**Data excerpts**
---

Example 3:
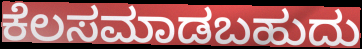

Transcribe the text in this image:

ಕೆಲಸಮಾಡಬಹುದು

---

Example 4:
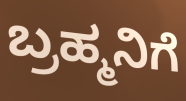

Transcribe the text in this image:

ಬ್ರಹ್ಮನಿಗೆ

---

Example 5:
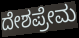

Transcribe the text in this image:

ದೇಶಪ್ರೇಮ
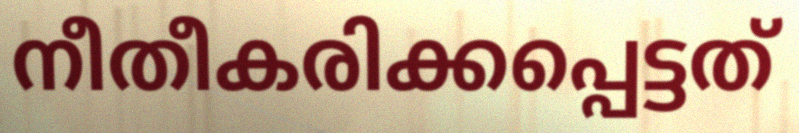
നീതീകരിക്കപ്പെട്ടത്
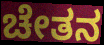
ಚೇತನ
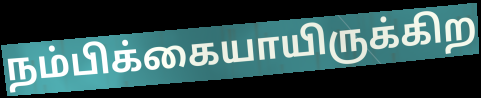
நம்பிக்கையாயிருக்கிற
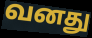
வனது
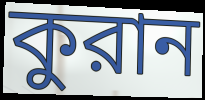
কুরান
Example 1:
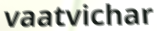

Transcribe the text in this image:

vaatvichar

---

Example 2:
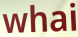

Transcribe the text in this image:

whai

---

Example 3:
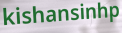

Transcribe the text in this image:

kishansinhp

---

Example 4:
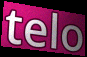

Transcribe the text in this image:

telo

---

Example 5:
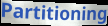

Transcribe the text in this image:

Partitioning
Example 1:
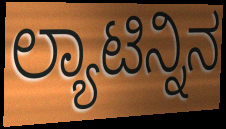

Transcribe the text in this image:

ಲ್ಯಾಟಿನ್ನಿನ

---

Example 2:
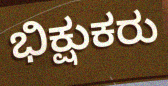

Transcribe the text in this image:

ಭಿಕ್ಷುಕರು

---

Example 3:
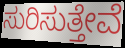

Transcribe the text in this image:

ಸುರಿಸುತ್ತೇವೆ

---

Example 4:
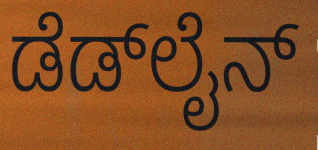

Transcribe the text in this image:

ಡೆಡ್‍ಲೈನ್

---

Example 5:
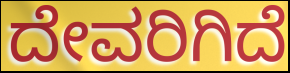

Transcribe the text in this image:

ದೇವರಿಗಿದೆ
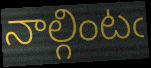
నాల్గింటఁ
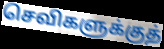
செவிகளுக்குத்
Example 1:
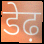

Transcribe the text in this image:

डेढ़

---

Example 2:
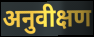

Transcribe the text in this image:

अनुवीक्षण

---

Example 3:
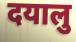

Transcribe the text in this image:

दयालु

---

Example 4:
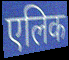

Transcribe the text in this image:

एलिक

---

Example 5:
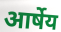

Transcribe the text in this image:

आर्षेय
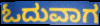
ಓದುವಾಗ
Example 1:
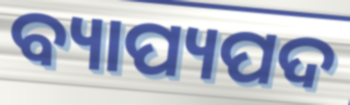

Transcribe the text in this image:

**Instructions for the task**
Exact copies of all the entries are needed; output them without the pictures.

**Task result**
---

Example 3:

Transcribe the text in this image:

ಕೆಲಸಮಾಡಬಹುದು

---

Example 4:

Transcribe the text in this image:

ಬ್ರಹ್ಮನಿಗೆ

---

Example 5:

Transcribe the text in this image:

ದೇಶಪ್ರೇಮ
നീതീകരിക്കപ്പെട്ടത്
ಚೇತನ
நம்பிக்கையாயிருக்கிற
வனது
কুরান
Example 1:

Transcribe the text in this image:

vaatvichar

---

Example 2:

Transcribe the text in this image:

whai

---

Example 3:

Transcribe the text in this image:

kishansinhp

---

Example 4:

Transcribe the text in this image:

telo

---

Example 5:

Transcribe the text in this image:

Partitioning
Example 1:

Transcribe the text in this image:

ಲ್ಯಾಟಿನ್ನಿನ

---

Example 2:

Transcribe the text in this image:

ಭಿಕ್ಷುಕರು

---

Example 3:

Transcribe the text in this image:

ಸುರಿಸುತ್ತೇವೆ

---

Example 4:

Transcribe the text in this image:

ಡೆಡ್‍ಲೈನ್

---

Example 5:

Transcribe the text in this image:

ದೇವರಿಗಿದೆ
నాల్గింటఁ
செவிகளுக்குத்
Example 1:

Transcribe the text in this image:

डेढ़

---

Example 2:

Transcribe the text in this image:

अनुवीक्षण

---

Example 3:

Transcribe the text in this image:

दयालु

---

Example 4:

Transcribe the text in this image:

एलिक

---

Example 5:

Transcribe the text in this image:

आर्षेय
ಓದುವಾಗ
Example 1:

Transcribe the text in this image:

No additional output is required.